The Treasury will have a number of powers, including:

  • in exceptional circumstances, such as a significant change to market conditions or where relevant rules are not acting as intended, and when in the public interest, to require the regulators to review rules;
  • to set out in a proportionate manner ‘have regards’ that the regulators must consider when making rules in specific areas of regulation which cover public policy aspects not anticipated by the regulators’ statutory objectives and principles; and
  • to require the regulators to make rules in relation to specific regulatory areas when regulation is essential.

The Treasury has stopped short of a requirement, raised in its second Review consultation, that the regulators consult it on intended rule changes at an early stage and before these are made public, primarily because of the regulators’ ongoing concern that this would significantly impact their independence (the PRA again reiterating the importance of regulatory independence in its September 2022 discussion paper on its policy approach to the regulator’s wider rulemaking responsibilities).
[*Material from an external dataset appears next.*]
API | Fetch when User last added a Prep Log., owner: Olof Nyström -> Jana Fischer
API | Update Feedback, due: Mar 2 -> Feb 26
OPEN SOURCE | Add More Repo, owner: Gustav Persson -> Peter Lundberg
The Treasury has also stopped short of introducing, at the FSMB’s House of Commons committee stage, the much publicised ‘intervention power’, which would allow the Treasury to direct the regulators to ‘make, amend or revoke rules’ where there are matters of significant public interest, on the basis it requires further time to consider such an amendment. This decision is also likely to be because of the ongoing push back, from both the Treasury Committee and regulators, given the impact such a power would have on regulatory independence. The Treasury will be conscious that any amendment introduced needs to be robust and properly substantiated given the challenge it is likely to receive.
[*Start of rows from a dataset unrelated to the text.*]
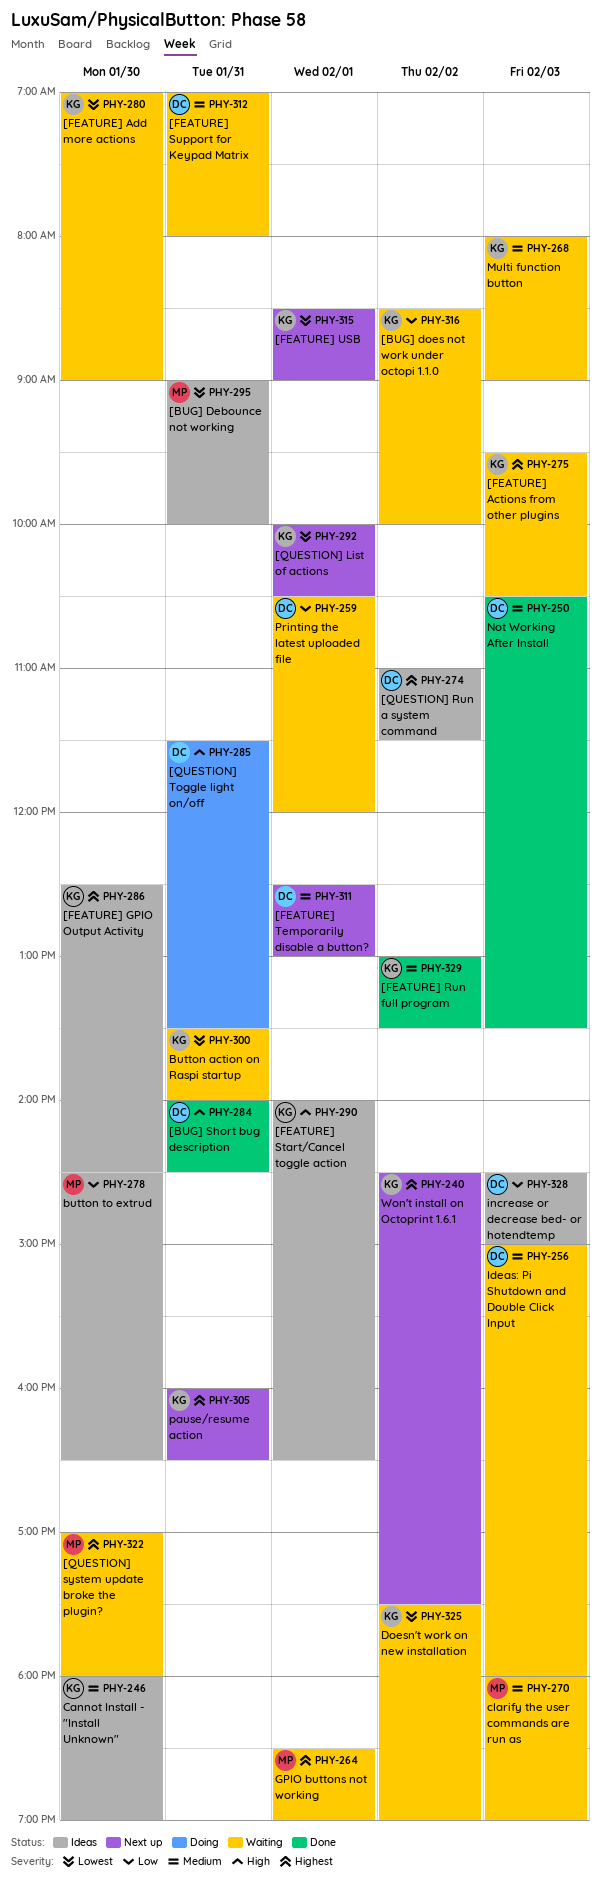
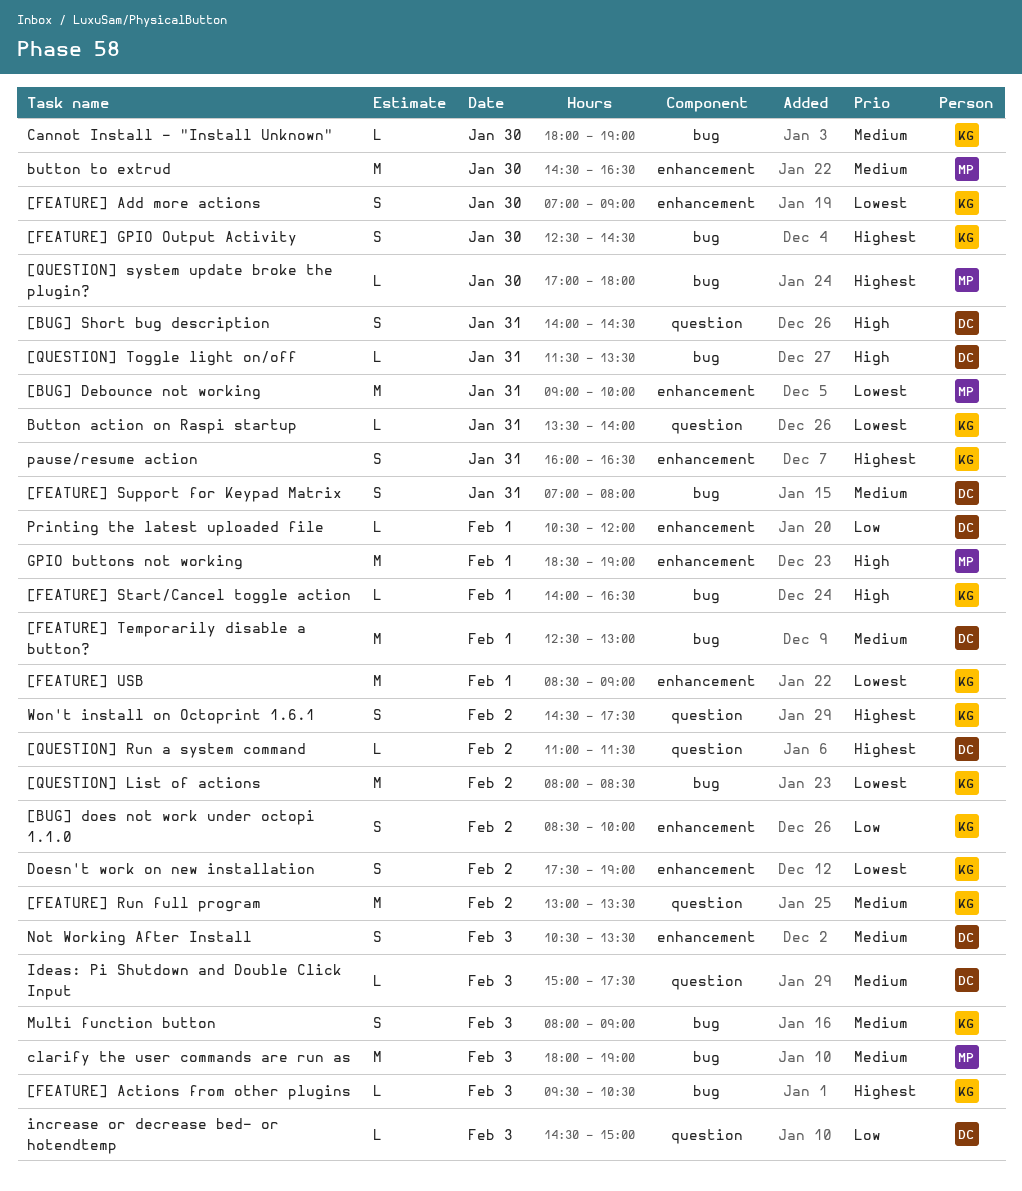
[QUESTION] List of actions, day: Feb 1 -> Feb 2
[QUESTION] List of actions, begins: 10:00 -> 08:00
[QUESTION] List of actions, ends: 10:30 -> 08:30
button to extrud, priority: Low -> Medium
GPIO buttons not working, priority: Highest -> High
Ideas: Pi Shutdown and Double Click Input, ends: 18:00 -> 17:30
New regulatory objective and extended regulatory principle

Also reflecting the regulators’ greater rule-making responsibilities going forward and the fact that, while the UK was in the EU, the government was able to ensure wider public policy matters, such as growth and international competitiveness, were considered as part of the EU negotiation process, the Treasury has confirmed the introduction of:

  • a new growth and international competitiveness regulatory secondary objective (the PRA and FCA, of course, have existing secondary objectives of promoting competition between firms and in the interests of consumers respectively); and
  • an amendment to the existing regulatory principle – to take into account the desirability of sustainable growth in the UK economy – so that it is clear such growth is consistent with the government’s commitment to achieve net zero emissions by 2050. This will also apply to the PSR;
  • a Bank of England secondary objective to facilitate innovation in the clearing and settlement services provided by UK central counterparties (CCPs) and central securities depositories (CSDs). In relation to the Bank of England’s existing financial stability objective, the Treasury will specify the issues to which the Bank should have regard when advancing the objective in the context of regulating these entities.
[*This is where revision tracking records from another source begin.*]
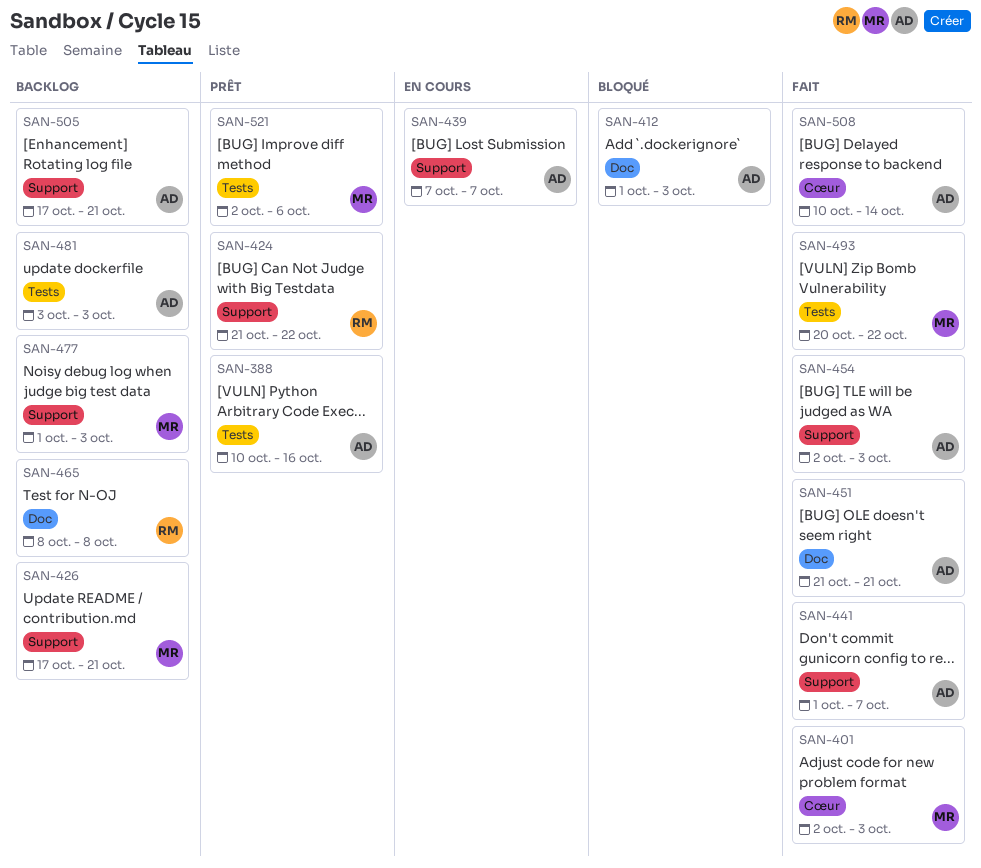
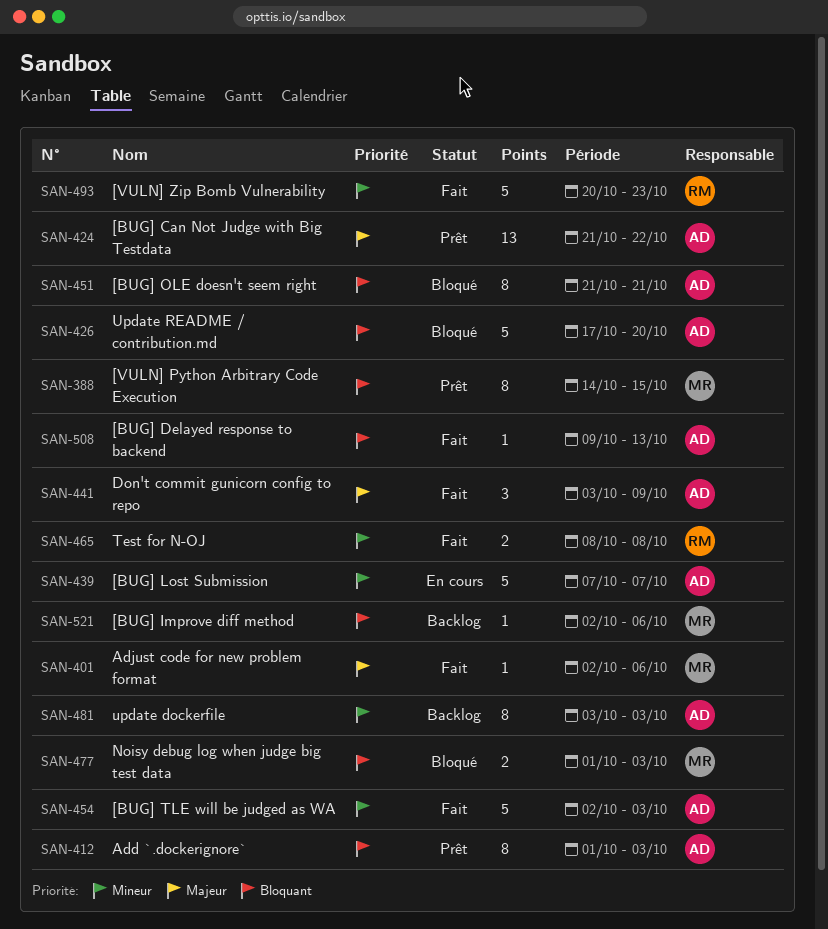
SAN-388, owner: AD -> MR
SAN-388, start: Oct 10 -> Oct 14
SAN-388, due: Oct 16 -> Oct 15
SAN-401, due: Oct 3 -> Oct 6
SAN-412, status: Bloqué -> Prêt
SAN-424, owner: RM -> AD
SAN-426, status: Backlog -> Bloqué
SAN-426, owner: MR -> AD
SAN-426, due: Oct 21 -> Oct 20
SAN-441, start: Oct 1 -> Oct 3
SAN-441, due: Oct 7 -> Oct 9
SAN-451, status: Fait -> Bloqué
SAN-465, status: Backlog -> Fait
SAN-477, status: Backlog -> Bloqué
SAN-493, owner: MR -> RM
SAN-493, due: Oct 22 -> Oct 23
SAN-505: present -> none
SAN-508, start: Oct 10 -> Oct 9
SAN-508, due: Oct 14 -> Oct 13
SAN-521, status: Prêt -> Backlog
In introducing the growth and competitiveness objective at the secondary level, the Treasury may have satisfied both industry, which called for such an objective at the primary level, and the regulators, who expressed concern at its introduction at either level given, in the regulators’ view, the Financial Services Authority’s (FSA) similar objective was partly to blame for the light-touch regulation seen in the lead up to the financial crisis. That said, the Treasury is clearly mindful of the fine line it has had to tread, with the then Chancellor stating in his Mansion House speech in July 2022 that “we are, I think, taking a balanced approach – by making it a formal objective we are encouraging greater focus on [the UK’s] medium to longer-term productivity but by making it a secondary objective, we are giving the regulators an unambiguous hierarchy of objectives, with financial stability and consumer protection prioritised”.